Connecting Mens Rea and Actus Reus: Toward a New Theory of Correspondence

The justifiable imposition of criminal liability requires more than possession of mens rea and performance of an actus reus. A defendant’s mens rea and actus reus must also connect in a particular way. While this is a well-recognized principle in Anglo-American criminal law, the nature of the required connection—“correspondence”—is poorly understood.

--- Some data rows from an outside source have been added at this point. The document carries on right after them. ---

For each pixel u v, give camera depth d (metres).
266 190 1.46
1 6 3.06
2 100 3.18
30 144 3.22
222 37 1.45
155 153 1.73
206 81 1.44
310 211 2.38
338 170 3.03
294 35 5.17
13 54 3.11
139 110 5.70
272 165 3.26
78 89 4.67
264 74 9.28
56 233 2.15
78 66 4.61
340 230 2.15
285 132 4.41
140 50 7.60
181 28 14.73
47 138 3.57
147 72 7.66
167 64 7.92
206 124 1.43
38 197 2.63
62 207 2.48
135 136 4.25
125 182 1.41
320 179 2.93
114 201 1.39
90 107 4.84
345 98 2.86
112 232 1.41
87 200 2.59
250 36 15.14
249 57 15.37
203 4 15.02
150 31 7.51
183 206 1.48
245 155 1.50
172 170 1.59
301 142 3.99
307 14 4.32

This Article identifies three conflicting existent theories of correspondence from the criminal legal literature and from judicial reasoning: contemporaneity theory, actuation theory, and normative theory. According to contemporaneity theory, correspondence requires that mens rea overlap in time with the actus reus. According to actuation theory, correspondence requires that mens rea cause the actus reus in a particular way. According to normative theory, correspondence requires that certain normative facts be true—for example, that an actus reus be a moral wrongdoing in virtue of the defendant’s mens rea.

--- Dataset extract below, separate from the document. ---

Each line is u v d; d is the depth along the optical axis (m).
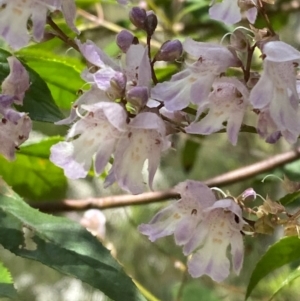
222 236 0.42
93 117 0.41
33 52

In this Article, I argue each existent theory shares a common flaw: Each theory supposes a necessary condition for correspondence that is not genuinely necessary. In the absence of a better theory, there is no reliable way of sorting out defendants who should be acquitted for lacking correspondence from those defendants who need not, and courts cannot provide honest explanations for why a defendant falls in one or the other group.

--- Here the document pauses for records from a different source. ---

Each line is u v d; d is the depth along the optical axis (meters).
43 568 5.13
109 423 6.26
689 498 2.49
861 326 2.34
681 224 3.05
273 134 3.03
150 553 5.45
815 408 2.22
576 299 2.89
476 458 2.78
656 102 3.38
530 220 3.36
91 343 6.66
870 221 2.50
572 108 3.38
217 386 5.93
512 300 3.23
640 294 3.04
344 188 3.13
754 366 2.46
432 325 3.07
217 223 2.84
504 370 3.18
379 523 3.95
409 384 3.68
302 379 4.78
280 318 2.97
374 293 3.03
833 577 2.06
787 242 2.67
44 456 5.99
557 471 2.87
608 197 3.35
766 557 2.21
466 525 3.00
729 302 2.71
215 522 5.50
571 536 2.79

I go on to harness what is useful about existent theories to propose a path toward a better theory of correspondence. Normative theory points the way to a “job description” for correspondence—a posit regarding what work correspondence performs in securing the truth of claims about the justifiable imposition of criminal liability. The posit is that correspondence operates to ground a defendant’s moral culpability for performance of an actus reus in virtue of mens rea. With this job description in hand, one can appreciate that unlike contemporaneity, actuation proves sufficient for correspondence. A new theory of correspondence should build off actuation theory by locating similarities between actuation and other relations that can do the work of grounding moral culpability.

I conclude by noting how a theory of correspondence can provide payoffs beyond criminal law—within any doctrinal arena that has come to be “criminal-law-like” through a dichotomization of thought and conduct.